1TABLE 1 Test Article Oxandro Oxandro Oxandro Meth-Test Meth-Test
Meth-Test Mg/kg/day 1 3 10 1 3 10 Seminal Vesicles 100.7 120.1
171.0 89.6 118.0 194.4 with Fluid Prostate 135.3 139.4 166.3 97.0
109.1 222.5 Prostate (Fixed) 127.6 149.9 192.2 101.9 119.0 234.0
Glands Penis 104.1 107.4 109.6 127.9 102.6 122.9 Levator Ani and
107.3 148.2 192.4 111.0 114.2 139.7 Bulbocavernous Cowpers Gland
137.1 159.7 206.5 88.7 179.0 237.1
[0039] As is evidenced in Table 1, in the majority of the tests,
both test articles increased the organ weights of the male
accessory sex glands compared to the control group values. The
percentage of weight increase in the organs from the oxandrolone
dosed rats, were generally equal to, or greater than, the organ
weight increases in the 17.alpha.-methyl testosterone dosed rats.

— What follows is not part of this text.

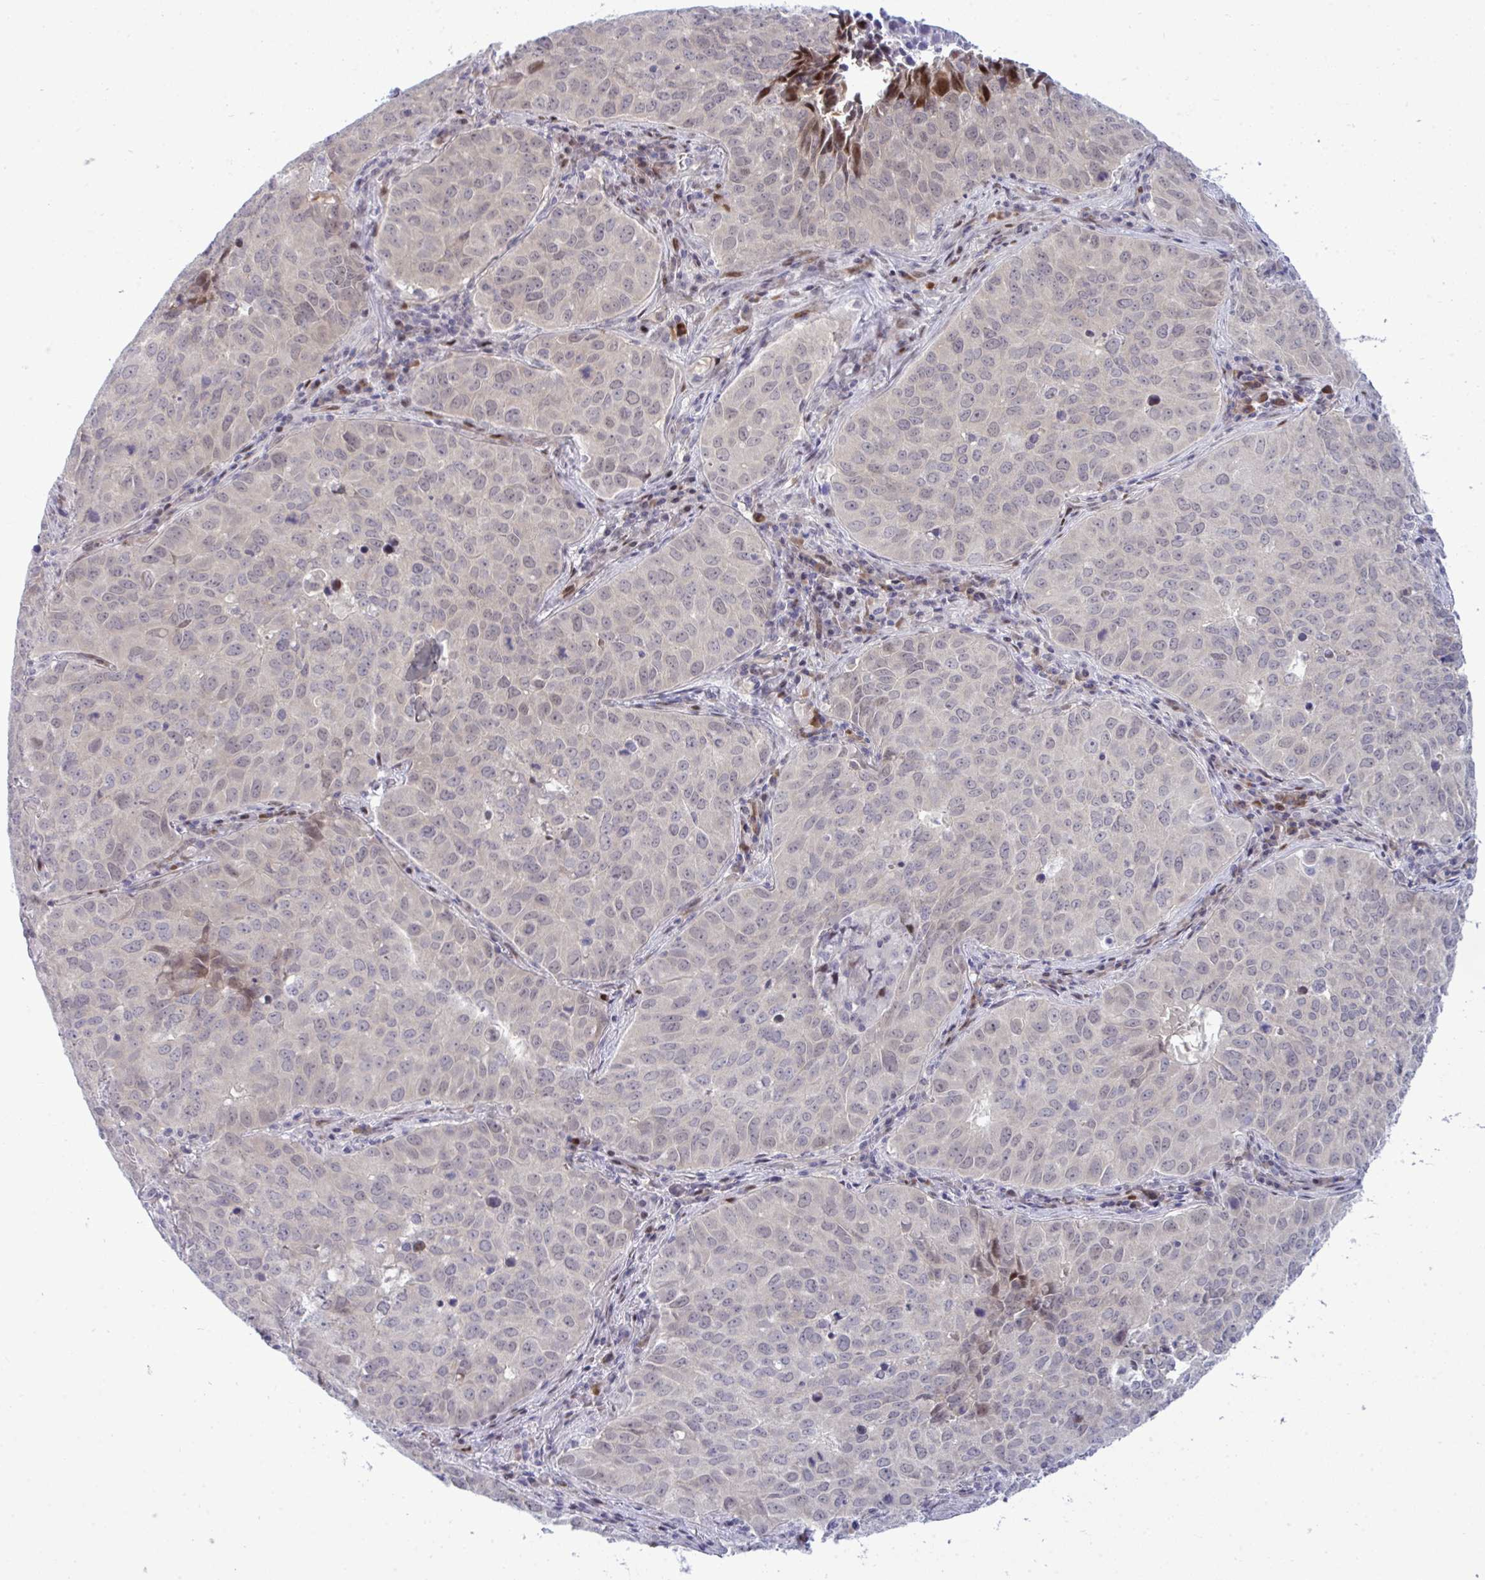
{"staining": {"intensity": "moderate", "quantity": "<25%", "location": "nuclear"}, "tissue": "lung cancer", "cell_type": "Tumor cells", "image_type": "cancer", "snomed": [{"axis": "morphology", "description": "Adenocarcinoma, NOS"}, {"axis": "topography", "description": "Lung"}], "caption": "A low amount of moderate nuclear expression is present in about <25% of tumor cells in lung adenocarcinoma tissue.", "gene": "TAB1", "patient": {"sex": "female", "age": 50}}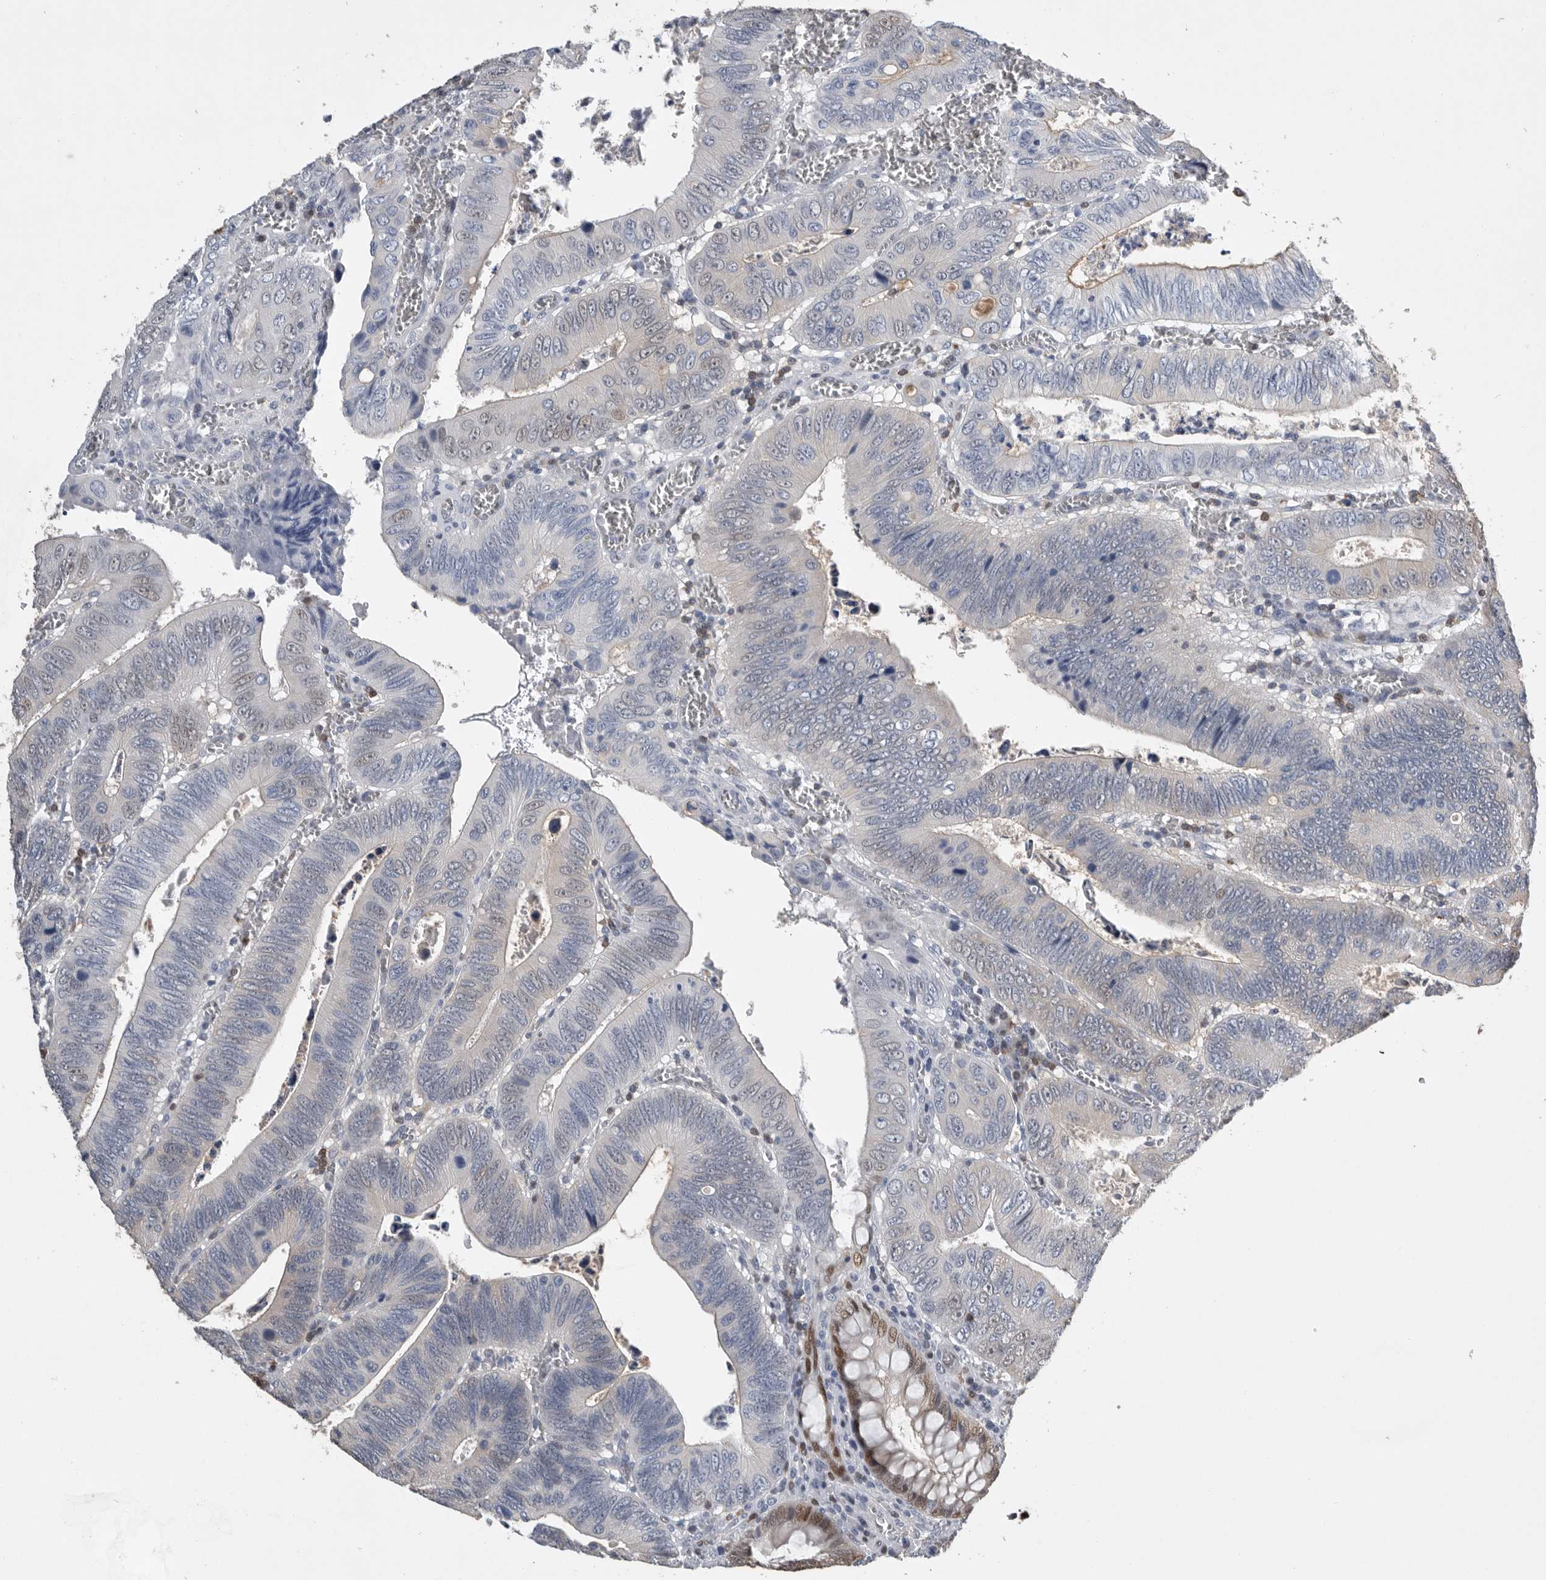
{"staining": {"intensity": "negative", "quantity": "none", "location": "none"}, "tissue": "colorectal cancer", "cell_type": "Tumor cells", "image_type": "cancer", "snomed": [{"axis": "morphology", "description": "Inflammation, NOS"}, {"axis": "morphology", "description": "Adenocarcinoma, NOS"}, {"axis": "topography", "description": "Colon"}], "caption": "DAB immunohistochemical staining of colorectal cancer demonstrates no significant positivity in tumor cells.", "gene": "PDCD4", "patient": {"sex": "male", "age": 72}}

The methyl testosterone tested rats exhibited a greater increase in
weight than that of the oxandrolone dosed rats. This illustrates
that the methyl testosterone has a greater effect than oxandrolone.
Yet, this study also illustrates the potential of oxandrolone being
able to mimic endogenous sex hormones without the typical
androgenizing side effects.
[0040] These examples are suitable for mice and other animals that
have difficultly in swallowing tablets. For use in humans, the
preferred embodiments will be tablets, capsules, transdermal
patches and the like.
[0041] In the specification, there has been disclosed typical
preferred embodiments of the invention and, although specific terms
are employed, they are used in a generic and descriptive sense only
and not for purposes of limitation of the scope of the invention
being set forth in the following claims.